#### WORK TO COMPLETE
Starting with the line containing "country: United States" and going on through the end of the records, arrange those lines as a Markdown table with the columns "Number" and "Entry". Number each line and leave out any blank lines.

#### DATASET EXTRACT

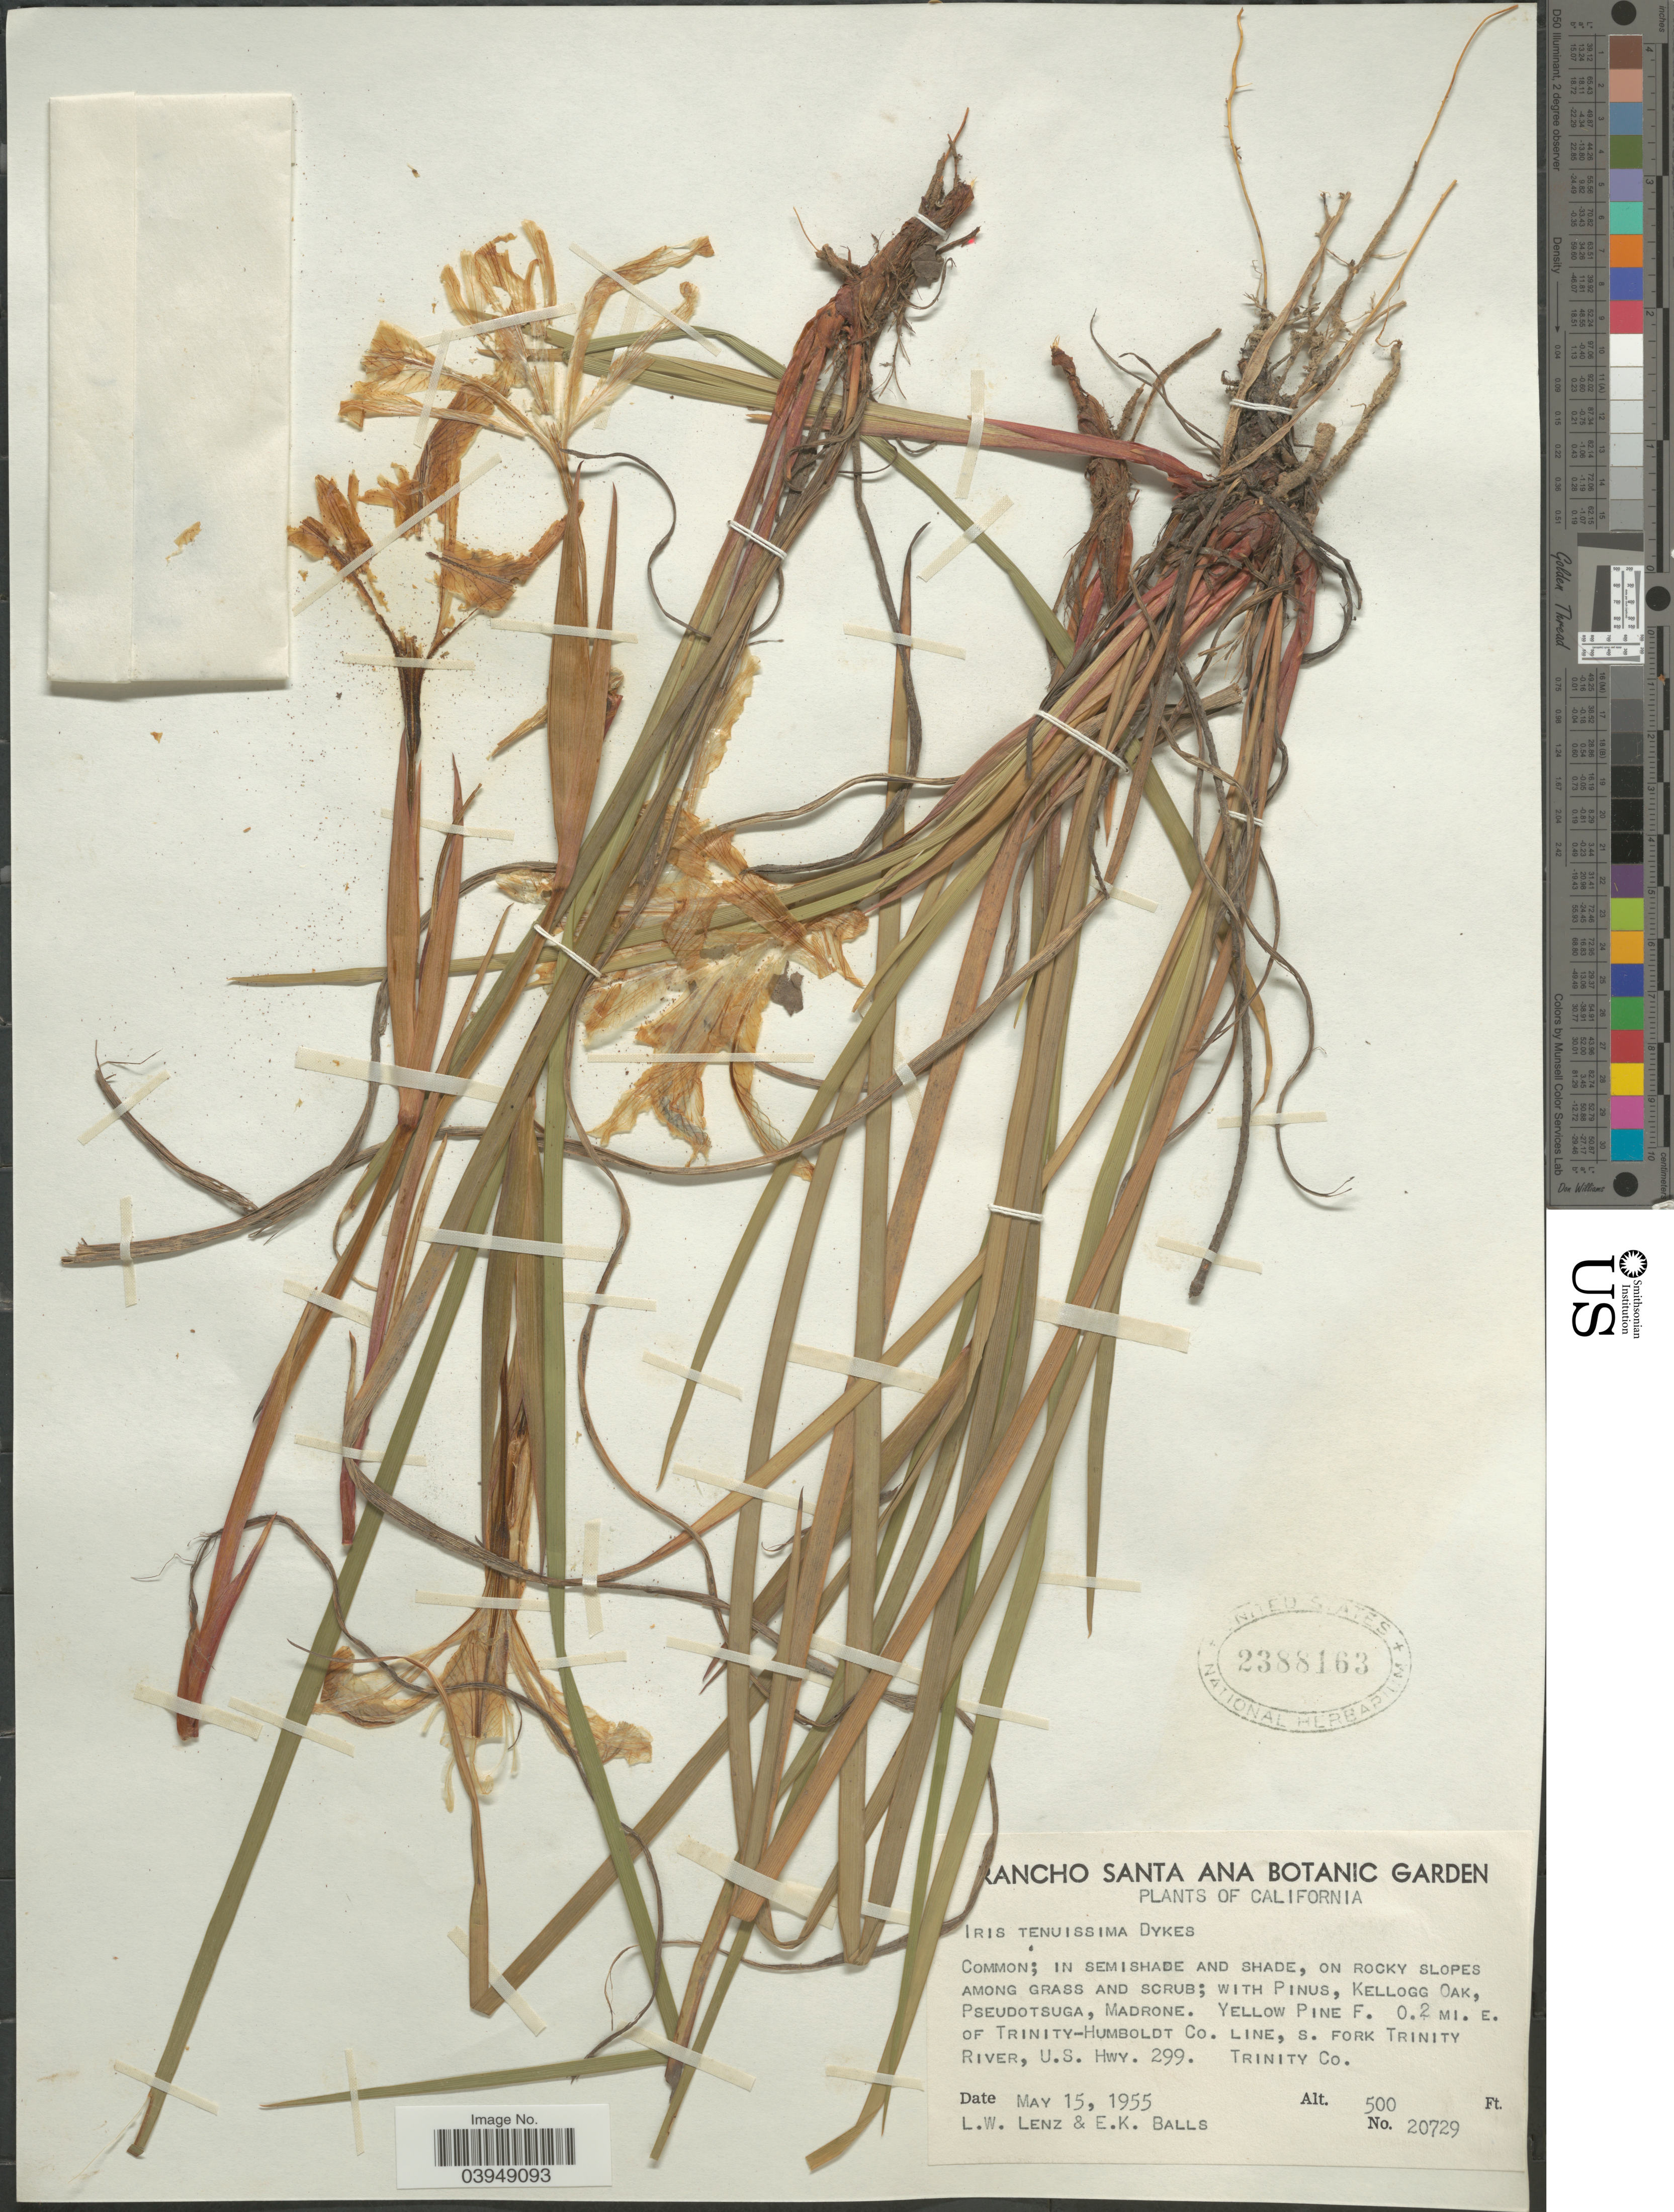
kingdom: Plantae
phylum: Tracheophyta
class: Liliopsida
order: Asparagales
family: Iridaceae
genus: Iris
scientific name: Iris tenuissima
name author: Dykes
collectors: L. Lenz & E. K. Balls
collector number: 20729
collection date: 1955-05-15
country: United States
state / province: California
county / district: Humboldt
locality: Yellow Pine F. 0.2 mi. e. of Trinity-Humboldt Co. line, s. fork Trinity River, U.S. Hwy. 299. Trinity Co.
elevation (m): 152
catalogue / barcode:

#### EXPECTED ANSWER
| Number | Entry |
|---|---|
| 1 | country: United States |
| 2 | state / province: California |
| 3 | county / district: Humboldt |
| 4 | locality: Yellow Pine F. 0.2 mi. e. of Trinity-Humboldt Co. line, s. fork Trinity River, U.S. Hwy. 299. Trinity Co. |
| 5 | elevation (m): 152 |
| 6 | catalogue / barcode: |